These Indians also entered a world whose cultural assumptions were completely alien to their own. Nineteenth-century Trinidad was deeply divided by race, class and colour. The indigenous Amerindian population had been almost totally eliminated by wars and diseases. The society which evolved, was one deeply rooted in the white master-black slave relationship of plantation economy although actual slavery in Trinidad was relatively short.
On the cultural level, a creole society with both European and African elements was emerging, It was difficult to locate Indians within the existing social structure or to absorb them in the existing cultural milieu, and for all intents and purposes Indians functioned, for a long time, as outsiders, with alien religious practices and a strange culture.
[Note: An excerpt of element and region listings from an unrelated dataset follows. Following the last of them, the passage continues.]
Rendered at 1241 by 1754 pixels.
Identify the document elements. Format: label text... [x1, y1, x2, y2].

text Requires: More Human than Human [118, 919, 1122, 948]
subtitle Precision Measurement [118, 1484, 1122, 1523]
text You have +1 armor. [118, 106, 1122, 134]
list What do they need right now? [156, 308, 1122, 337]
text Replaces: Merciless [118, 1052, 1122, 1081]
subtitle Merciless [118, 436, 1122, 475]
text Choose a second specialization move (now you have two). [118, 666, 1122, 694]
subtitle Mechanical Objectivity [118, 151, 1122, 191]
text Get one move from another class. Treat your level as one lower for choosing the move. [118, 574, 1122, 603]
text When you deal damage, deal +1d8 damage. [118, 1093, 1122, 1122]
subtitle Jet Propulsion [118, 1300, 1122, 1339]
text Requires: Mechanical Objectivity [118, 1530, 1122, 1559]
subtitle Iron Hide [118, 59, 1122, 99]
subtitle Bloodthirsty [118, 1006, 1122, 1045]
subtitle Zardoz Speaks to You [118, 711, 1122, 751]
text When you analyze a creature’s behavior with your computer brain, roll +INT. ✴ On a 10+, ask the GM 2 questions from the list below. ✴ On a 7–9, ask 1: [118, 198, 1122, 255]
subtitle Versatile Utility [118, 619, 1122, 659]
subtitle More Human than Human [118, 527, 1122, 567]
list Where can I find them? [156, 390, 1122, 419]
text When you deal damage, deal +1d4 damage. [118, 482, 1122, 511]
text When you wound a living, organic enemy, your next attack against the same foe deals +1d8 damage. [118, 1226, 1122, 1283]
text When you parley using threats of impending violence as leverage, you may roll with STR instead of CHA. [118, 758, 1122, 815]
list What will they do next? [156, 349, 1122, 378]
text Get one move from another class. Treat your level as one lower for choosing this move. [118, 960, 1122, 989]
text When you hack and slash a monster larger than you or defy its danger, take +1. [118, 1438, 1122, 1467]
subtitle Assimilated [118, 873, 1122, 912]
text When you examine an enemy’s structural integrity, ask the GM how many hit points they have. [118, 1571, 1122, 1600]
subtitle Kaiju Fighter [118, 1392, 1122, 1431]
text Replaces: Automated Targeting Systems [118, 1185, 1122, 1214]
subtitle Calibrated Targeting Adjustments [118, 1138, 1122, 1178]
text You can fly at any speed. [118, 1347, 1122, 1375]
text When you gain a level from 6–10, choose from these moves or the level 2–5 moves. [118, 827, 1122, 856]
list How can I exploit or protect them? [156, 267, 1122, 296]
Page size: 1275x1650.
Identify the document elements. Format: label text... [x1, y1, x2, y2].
Moreover for about twenty years or so after the first East Indians arrived, they did not think of Trinidad in terms of permanent residence because their contract included return passage to India after the initial indenture period. After 1869, however, Indians were encouraged not to return to India and were offered the incentive of land in order to settle in Trinidad. It is from about 1869 onwards, therefore, that Indians began to sink their roots into Trinidad soil.
Ironically, around the very time that East Indian immigrants were attempting to make their home in Trinidad, the nationalist movement was beginning to gain momentum in India against the British, Nationalism in India tended to increase the militancy of East Indians in Trinidad as well as to reinforce their ethnic pride. As a consequence, a kind of Indian agitation for a more secure place in Trinidad society began to take root here in the 1890's. The more focused agitation of the 1890's was foreshadowed by the rather spontaneous Hosay Riot of 1884.